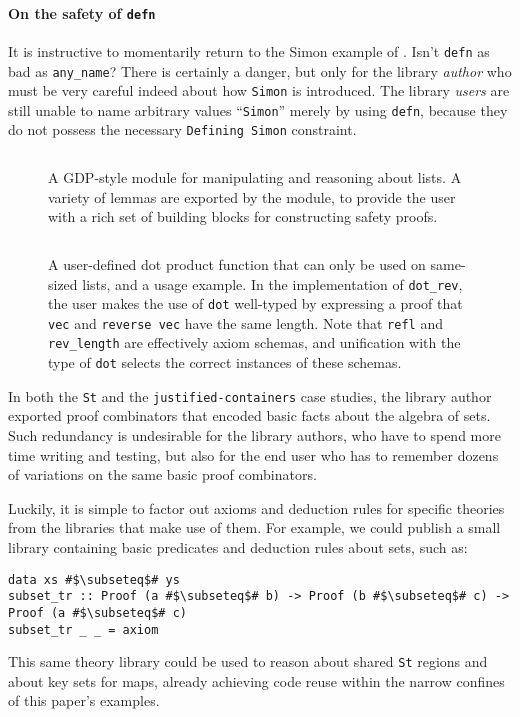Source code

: \documentclass[format=sigplan, review=false, screen=true, 10pt]{acmart}
\makeatletter
\let\origsubsection\subsection
\renewcommand\subsection{\@ifstar{\starsubsection}{\nostarsubsection}}
\newcommand\nostarsubsection[1]
{\subsectionprelude\origsubsection{#1}\subsectionpostlude}
\newcommand\starsubsection[1]
{\subsectionprelude\origsubsection*{#1}\subsectionpostlude}
\newcommand\subsectionprelude{%
  \vspace{-0.25em}
}
\newcommand\subsectionpostlude{%
  \vspace{-0.05em}
}
\makeatother
\begin{document}
\paragraph{On the safety of \texttt{defn}} It is instructive to momentarily return to the Simon example of . Isn't \texttt{defn}
as bad as \texttt{any\_name}? There is certainly a danger, but only for the library \emph{author}
who must be very careful indeed about how \texttt{Simon} is introduced. The library
\emph{users} are still unable to name arbitrary values ``\texttt{Simon}'' merely by using \texttt{defn}, because
they do not possess the necessary \texttt{Defining Simon} constraint.

\begin{figure}[t]
    \inputminted{haskell}{ex1.hs}
    \caption{A GDP-style module for manipulating and reasoning about lists.
      A variety of lemmas are exported by the module, to provide the
      user with a rich set of building blocks for constructing safety proofs.
       \label{lemma-demo}}
\end{figure}
\begin{figure}
    \inputminted{haskell}{ex2.hs}
    \caption{A user-defined dot product function that can only be used on same-sized lists,
      and a usage example. In the implementation of \texttt{dot\_rev}, the user makes the use
      of \texttt{dot} well-typed by expressing a proof that
      \texttt{vec} and \texttt{reverse vec} have the same length.
      Note that \texttt{refl} and \texttt{rev\_length} are effectively axiom schemas, and unification with
      the type of \texttt{dot} selects the correct instances of these schemas.\label{dot-product}}
\end{figure}

\subsection{Building theory libraries}
In both the \texttt{St} and the \texttt{justified-containers} case studies,
the library author exported proof combinators that encoded basic facts about
the algebra of sets. Such redundancy is undesirable for the library authors,
who have to spend more time writing and testing, but also for the end user who has to remember dozens of
variations on the same basic proof combinators.

Luckily, it is simple to factor out axioms and deduction rules for specific theories
from the libraries that make use of them. For example, we could publish a small
library containing basic predicates and deduction rules about sets, such as:
\begin{verbatim}
data xs #$\subseteq$# ys
subset_tr :: Proof (a #$\subseteq$# b) -> Proof (b #$\subseteq$# c) -> Proof (a #$\subseteq$# c)
subset_tr _ _ = axiom
\end{verbatim}
This same theory library could be used to reason about shared \texttt{St}
regions and about key sets for maps, already achieving code reuse within
the narrow confines of this paper's examples.
\end{document}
======
### ABOUT THIS EXERCISE
All of the material above should be written out exactly as given, minus any images.

### RESULT OF THIS TASK
Source code

: \documentclass[format=sigplan, review=false, screen=true, 10pt]{acmart}
\makeatletter
\let\origsubsection\subsection
\renewcommand\subsection{\@ifstar{\starsubsection}{\nostarsubsection}}
\newcommand\nostarsubsection[1]
{\subsectionprelude\origsubsection{#1}\subsectionpostlude}
\newcommand\starsubsection[1]
{\subsectionprelude\origsubsection*{#1}\subsectionpostlude}
\newcommand\subsectionprelude{%
  \vspace{-0.25em}
}
\newcommand\subsectionpostlude{%
  \vspace{-0.05em}
}
\makeatother
\begin{document}
\paragraph{On the safety of \texttt{defn}} It is instructive to momentarily return to the Simon example of . Isn't \texttt{defn}
as bad as \texttt{any\_name}? There is certainly a danger, but only for the library \emph{author}
who must be very careful indeed about how \texttt{Simon} is introduced. The library
\emph{users} are still unable to name arbitrary values ``\texttt{Simon}'' merely by using \texttt{defn}, because
they do not possess the necessary \texttt{Defining Simon} constraint.

\begin{figure}[t]
    \inputminted{haskell}{ex1.hs}
    \caption{A GDP-style module for manipulating and reasoning about lists.
      A variety of lemmas are exported by the module, to provide the
      user with a rich set of building blocks for constructing safety proofs.
       \label{lemma-demo}}
\end{figure}
\begin{figure}
    \inputminted{haskell}{ex2.hs}
    \caption{A user-defined dot product function that can only be used on same-sized lists,
      and a usage example. In the implementation of \texttt{dot\_rev}, the user makes the use
      of \texttt{dot} well-typed by expressing a proof that
      \texttt{vec} and \texttt{reverse vec} have the same length.
      Note that \texttt{refl} and \texttt{rev\_length} are effectively axiom schemas, and unification with
      the type of \texttt{dot} selects the correct instances of these schemas.\label{dot-product}}
\end{figure}

\subsection{Building theory libraries}
In both the \texttt{St} and the \texttt{justified-containers} case studies,
the library author exported proof combinators that encoded basic facts about
the algebra of sets. Such redundancy is undesirable for the library authors,
who have to spend more time writing and testing, but also for the end user who has to remember dozens of
variations on the same basic proof combinators.

Luckily, it is simple to factor out axioms and deduction rules for specific theories
from the libraries that make use of them. For example, we could publish a small
library containing basic predicates and deduction rules about sets, such as:
\begin{verbatim}
data xs #$\subseteq$# ys
subset_tr :: Proof (a #$\subseteq$# b) -> Proof (b #$\subseteq$# c) -> Proof (a #$\subseteq$# c)
subset_tr _ _ = axiom
\end{verbatim}
This same theory library could be used to reason about shared \texttt{St}
regions and about key sets for maps, already achieving code reuse within
the narrow confines of this paper's examples.
\end{document}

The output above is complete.